> _DATA RECORDS_:
====================

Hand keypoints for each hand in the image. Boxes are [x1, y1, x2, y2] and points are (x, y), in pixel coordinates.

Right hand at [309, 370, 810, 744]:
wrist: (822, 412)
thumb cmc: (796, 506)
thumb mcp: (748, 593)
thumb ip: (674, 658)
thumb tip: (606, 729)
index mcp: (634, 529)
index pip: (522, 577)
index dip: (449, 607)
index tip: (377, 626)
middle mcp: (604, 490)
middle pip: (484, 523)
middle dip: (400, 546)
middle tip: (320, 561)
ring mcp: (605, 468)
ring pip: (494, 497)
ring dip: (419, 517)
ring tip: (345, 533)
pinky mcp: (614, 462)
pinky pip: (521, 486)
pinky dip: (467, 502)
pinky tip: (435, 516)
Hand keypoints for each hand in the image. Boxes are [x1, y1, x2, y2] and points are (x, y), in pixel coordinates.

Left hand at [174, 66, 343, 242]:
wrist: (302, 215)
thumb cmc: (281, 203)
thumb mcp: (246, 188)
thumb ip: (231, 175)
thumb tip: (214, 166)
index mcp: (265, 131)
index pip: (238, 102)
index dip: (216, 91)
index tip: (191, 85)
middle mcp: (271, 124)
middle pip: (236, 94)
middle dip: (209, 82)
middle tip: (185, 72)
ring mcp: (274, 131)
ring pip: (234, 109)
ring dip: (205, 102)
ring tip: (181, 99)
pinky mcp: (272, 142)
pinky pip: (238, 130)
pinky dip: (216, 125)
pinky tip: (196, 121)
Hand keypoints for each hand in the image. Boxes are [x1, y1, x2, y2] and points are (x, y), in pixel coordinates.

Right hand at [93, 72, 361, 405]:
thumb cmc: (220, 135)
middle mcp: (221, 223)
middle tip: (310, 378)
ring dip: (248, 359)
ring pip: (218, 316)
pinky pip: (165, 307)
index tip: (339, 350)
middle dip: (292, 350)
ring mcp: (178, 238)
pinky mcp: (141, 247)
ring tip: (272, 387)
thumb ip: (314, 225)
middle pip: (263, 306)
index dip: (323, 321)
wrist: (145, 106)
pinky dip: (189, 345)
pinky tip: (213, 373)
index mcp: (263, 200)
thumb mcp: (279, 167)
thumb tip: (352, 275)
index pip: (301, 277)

====================

> _PROBLEM TO SOLVE_:
Retype the records above exactly, from their first line through the line that contains "ring tip: (345, 533)", and stop there.

> _OUTPUT OF THE TASK_:
Hand keypoints for each hand in the image. Boxes are [x1, y1, x2, y2] and points are (x, y), in pixel coordinates.

Right hand at [309, 370, 810, 744]:
wrist: (822, 412)
thumb cmc: (796, 506)
thumb mcp: (748, 593)
thumb ip: (674, 658)
thumb tip: (606, 729)
index mcp: (634, 529)
index pip: (522, 577)
index dip: (449, 607)
index tip: (377, 626)
middle mcp: (604, 490)
middle pip: (484, 523)
middle dip: (400, 546)
middle tip: (320, 561)
ring mcp: (605, 468)
ring pip: (494, 497)
ring dip: (419, 517)
ring tip: (345, 533)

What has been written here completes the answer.